# Sticky  Straps Sales Corner - Rules & Guidelines!



## Ernie Romers

*Sales Corner Rules & Guidelines
*
*Replies are disabled* in all sales corners. Instead contact the seller by private messaging.

*Non-sponsors* are *prohibited from linking to or naming websites *(i.e. within usernames, avatars, signatures, homepage hyperlinks, profiles, image watermarks, and product pictures), and from adding or referencing outside promotional material of any kind. Anything which Watchuseek feels harms the interests of our paying sponsors, or abuses our generous offer of allowing members to sell the odd strap or two for free, will be removed.

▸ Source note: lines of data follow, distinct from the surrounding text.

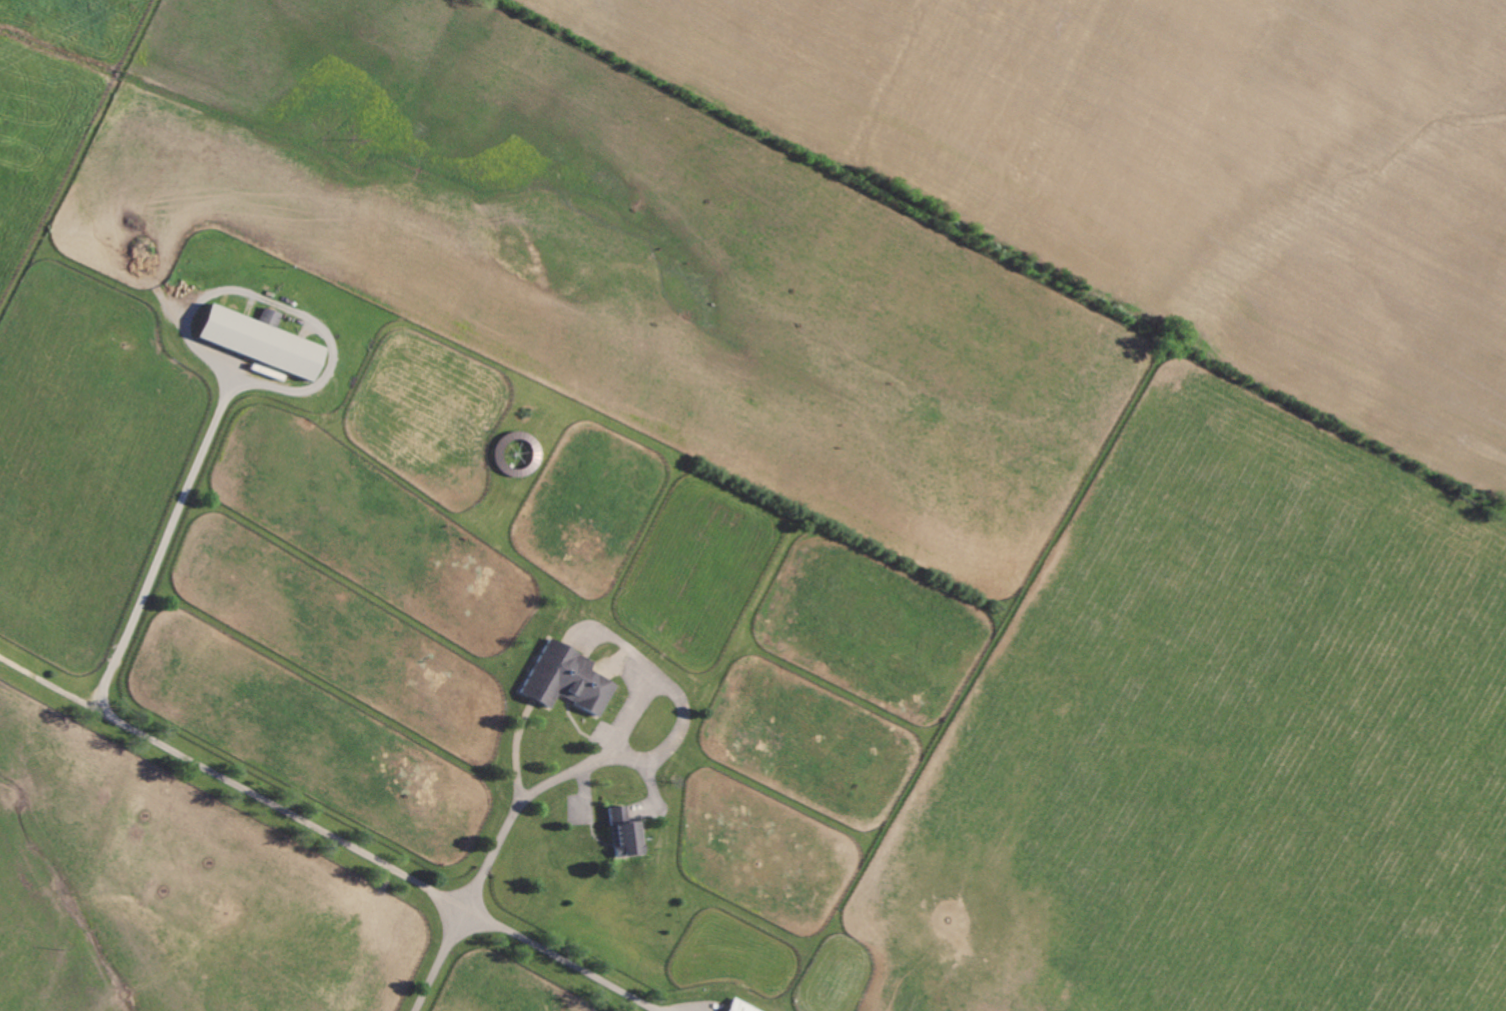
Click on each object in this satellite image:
building: (269, 317)
building: (259, 342)
road: (216, 366)
building: (567, 679)
road: (606, 758)
road: (234, 783)
building: (624, 834)
road: (488, 867)
road: (551, 961)
building: (739, 1007)

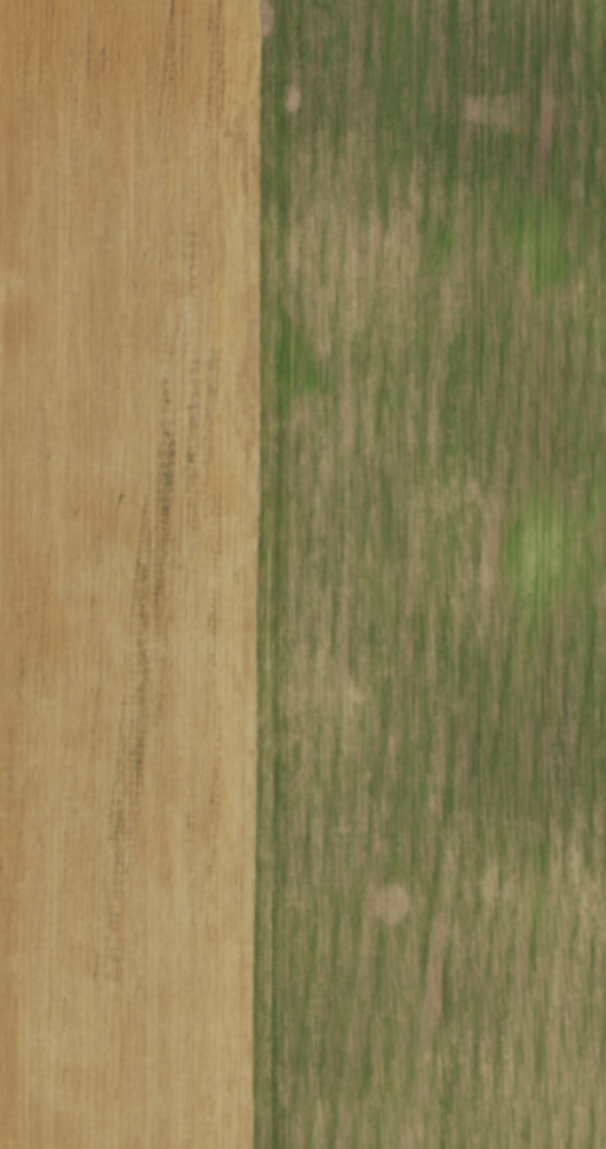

This Sales Corner is open to *all kinds of straps sellers!*
Each sales post must have *a good* *description* *of the strap*
Each sales post must have *an asking* *price *(and *leave all ad content and the price after you sold your items for future references*)
The item for sale must be in possession of the seller
You must *indicate to* *where* *you will sell* (Geographical restrictions like: CONUS, Worldwide, Europe, Asia)
By *describing a sales transaction as a "Friends & Family" or "no fee option" *to avoid legitimate fees (i.e. Paypal), is *illegal* and violates WUS rules and is subject to thread deletion or account suspension
*Do NOT list any fake or counterfeit replica straps *(Homage or sterile straps without false branding are ok). Ignoring this rule leads to the banning of your account
*All straps sellers* are allowed to post or BUMP up to *5* *different* items *per 24 hours*
*Sponsors* are allowed to *post in all available sales corners* at Watchuseek
*Bumps* (*B*ring *U*p *M*y *P*ost) *and relists* are limited to *once per 12 hours*
*No* links to eBay auctions here. Please visit our *eBay Auctions* Forum instead
*No* *Wanted to buy* (WTB) here. Please visit our *Wanted To Buy Forum* instead
*No* *Wanted to* *Trade* (WTT) here. Please visit our *Wanted To Trade Forum* instead
*No* *online discussions* are permitted here. You should *contact the seller by PM or e-mail only*. For discussions use our *Straps & Bracelets forum*

*TIPS*:


Add (link or upload) an *actual image of the strap*!
Consider posting *your sale/trade experience* with WUS members in our *Watch Deals* section. *References are valuable* for all involved and help make Watchuseek a better site.

_*Please note that:*_


Moderators reserve the right *to delete any questionable posts*
Moderators reserve the right *to suspend or ban your account if you fail to follow the rules without any notice*

*Final Note:* Watchuseek is not responsible for any misrepresentations or problems in completing a deal represented here. Violation of these rules may result in deletion of your post(s) or disciplinary measures. Please also read our general *Forum Rules & Guidelines*

We wish you a good business!​
Best regards, 
Watchuseek Staff ​


----------



## DragonJade

Rules updated!

Look at this one in particular:



> *Non-sponsors* are prohibited from linking to or naming websites, and from adding or referencing outside promotional material of any kind. Anything which Watchuseek feels harms the interests of our paying sponsors, or abuses our generous offer of allowing members to sell the odd strap or two for free, will be removed.


----------